En Île-de-France, un oiseau discret s’efface à vue d’œil. Vous pensiez connaître tous les moineaux ? Le moineau friquet est en danger critique. Dans le nord de la Seine-et-Marne, la LPO tente de ralentir une véritable hémorragie avant qu’il ne soit trop tard.
Voir le sommaire
Un déclin stupéfiant : des chiffres qui donnent le vertige
Les chiffres parlent d’eux-mêmes. Depuis les années 1990, la population francilienne de moineaux friquets est passée d’environ 30 000 couples à seulement 150 aujourd’hui. Entre 2021 et 2025, les observations ont même enregistré une chute de 89 %. C’est une disparition rapide et préoccupante.
Ce n’est pas qu’une statistique abstraite. Derrière ces nombres, il y a des colonies qui s’éteignent et des niches vides qui parlent d’un paysage qui change.
Pourquoi cette espèce disparaît-elle ?
Le moineau friquet n’est pas un simple cousin urbain du moineau domestique. Il vit à la frontière entre villages, champs et bâtisses anciennes. Il niche dans des cavités : murs de fermes, bâtiments agricoles désaffectés, combles ouverts.
Lorsque les vieux édifices sont rénovés ou nivelés, ces cavités disparaissent. Parallèlement, le paysage agricole s’est uniformisé. Les haies se réduisent, la strate herbacée décline. Résultat : moins d’insectes disponibles pour nourrir les oisillons.
Autre point crucial : les adultes sont essentiellement granivores mais demandent des insectes pour élever leurs jeunes. Moins d’insectes, moins de jeunes survivants. Ajoutez la prédation et quelques accidents, et les petites colonies de 2 ou 3 couples ne tiennent pas longtemps.
Saint-Mesmes : un chantier pilote qui fait sens
Le nord de la Seine-et-Marne reste un des derniers bastions. On recense des colonies à Saint-Mesmes, Messy, Oissery ou au Mesnil-Amelot. Dans d’autres départements d’Île-de-France, les colonies se comptent sur les doigts d’une main.
À Saint-Mesmes, la LPO a concentré des efforts ciblés. Le résultat : une colonie d’environ quinze couples. C’est modeste, mais c’est un progrès comparé à des colonies qui tombent à 2 ou 3 couples.
Les solutions mises en œuvre par la LPO
Face à l’urgence, la Ligue pour la Protection des Oiseaux agit sur plusieurs fronts. En 2024, l’association a mobilisé ses bénévoles pour recenser les colonies restantes. Les constats ont servi à bâtir un plan d’action concret.
- Installation de nichoirs sur des murs agricoles pour compenser la perte des cavités naturelles.
- Plantation de haies et restauration de la strate herbacée pour recréer un paysage favorable.
- Dialogue avec les communes et les agriculteurs pour obtenir des autorisations et des terrains sans frais pour eux.
Ces mesures sont simples. Elles demandent du temps et de la coordination. Mais elles portent déjà leurs fruits sur des sites où la LPO intervient régulièrement.

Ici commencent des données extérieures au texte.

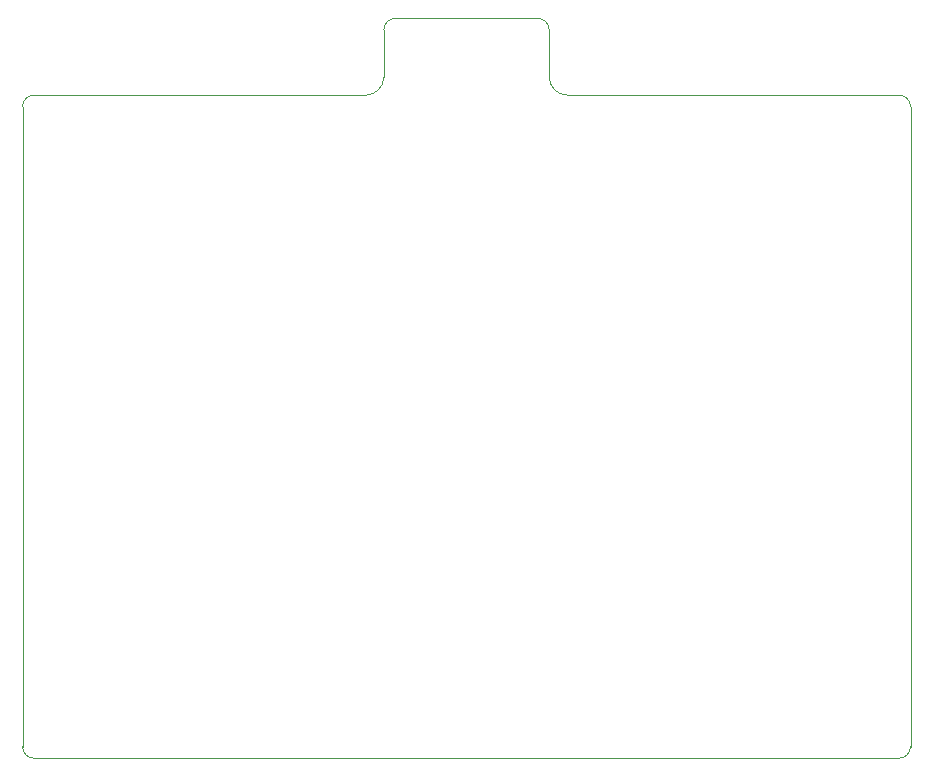
<source format=gbr>
%TF.GenerationSoftware,KiCad,Pcbnew,(5.1.9)-1*%
%TF.CreationDate,2021-01-04T22:22:52+01:00*%
%TF.ProjectId,twelvekey,7477656c-7665-46b6-9579-2e6b69636164,rev?*%
%TF.SameCoordinates,Original*%
%TF.FileFunction,Profile,NP*%
%FSLAX46Y46*%
G04 Gerber Fmt 4.6, Leading zero omitted, Abs format (unit mm)*
G04 Created by KiCad (PCBNEW (5.1.9)-1) date 2021-01-04 22:22:52*
%MOMM*%
%LPD*%
G01*
G04 APERTURE LIST*
%TA.AperFunction,Profile*%
%ADD10C,0.050000*%
%TD*%
G04 APERTURE END LIST*
D10*
X87782400Y-46507400D02*
G75*
G02*
X88747600Y-45542200I965200J0D01*
G01*
X88747600Y-101676200D02*
G75*
G02*
X87782400Y-100711000I0J965200D01*
G01*
X162966400Y-100711000D02*
G75*
G02*
X162001200Y-101676200I-965200J0D01*
G01*
X162001200Y-45542200D02*
G75*
G02*
X162966400Y-46507400I0J-965200D01*
G01*
X131406900Y-39039800D02*
G75*
G02*
X132372100Y-40005000I0J-965200D01*
G01*
X118376700Y-40005000D02*
G75*
G02*
X119341900Y-39039800I965200J0D01*
G01*
X133921500Y-45542200D02*
G75*
G02*
X132372100Y-43992800I0J1549400D01*
G01*
X118376700Y-43992800D02*
G75*
G02*
X116827300Y-45542200I-1549400J0D01*
G01*
X87782400Y-100711000D02*
X87782400Y-46507400D01*
X162001200Y-101676200D02*
X88747600Y-101676200D01*
X162966400Y-46507400D02*
X162966400Y-100711000D01*
X133921500Y-45542200D02*
X162001200Y-45542200D01*
X132372100Y-40005000D02*
X132372100Y-43992800D01*
X119341900Y-39039800D02*
X131406900Y-39039800D01*
X118376700Y-43992800D02*
X118376700Y-40005000D01*
X88747600Y-45542200D02*
X116827300Y-45542200D01*
M02*

</source>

Pourquoi votre implication compte
La LPO ne peut pas agir seule. Les municipalités, les agriculteurs et les bénévoles sont essentiels. Un nichoir posé au bon endroit change la donne. Une haie plantée crée un corridor pour les insectes et pour les oiseaux.
Si vous habitez une commune concernée, vous pouvez aider sans dépenser. L’association prend en charge la pose des nichoirs et organise les plantations. Elle recherche aussi des bénévoles pour inventorier les colonies et entretenir les sites.
Que faire dès maintenant ?
Vous pouvez commencer par signaler toute présence de moineaux friquets à la LPO locale. Si vous êtes élu municipal, proposez des espaces pour poser des nichoirs. Si vous êtes agriculteur, acceptez l’installation sur vos bâtiments et envisagez des haies en lisière de parcelle.
Plus l’action est rapide et coordonnée, plus la chance de sauver ces oiseaux augmente. Le temps presse, mais il reste des leviers simples à activer.
Un dernier mot
Voir réapparaître le chant discret d’un moineau friquet sur un mur de ferme est un petit miracle. Ce miracle, il est accessible. Il suffit d’installer quelques nichoirs, de planter des haies et de partager l’information.
La LPO continue de chercher des partenaires et des mains pour agir. Si vous voulez contribuer, n’attendez pas. Chaque couple sauvé compte.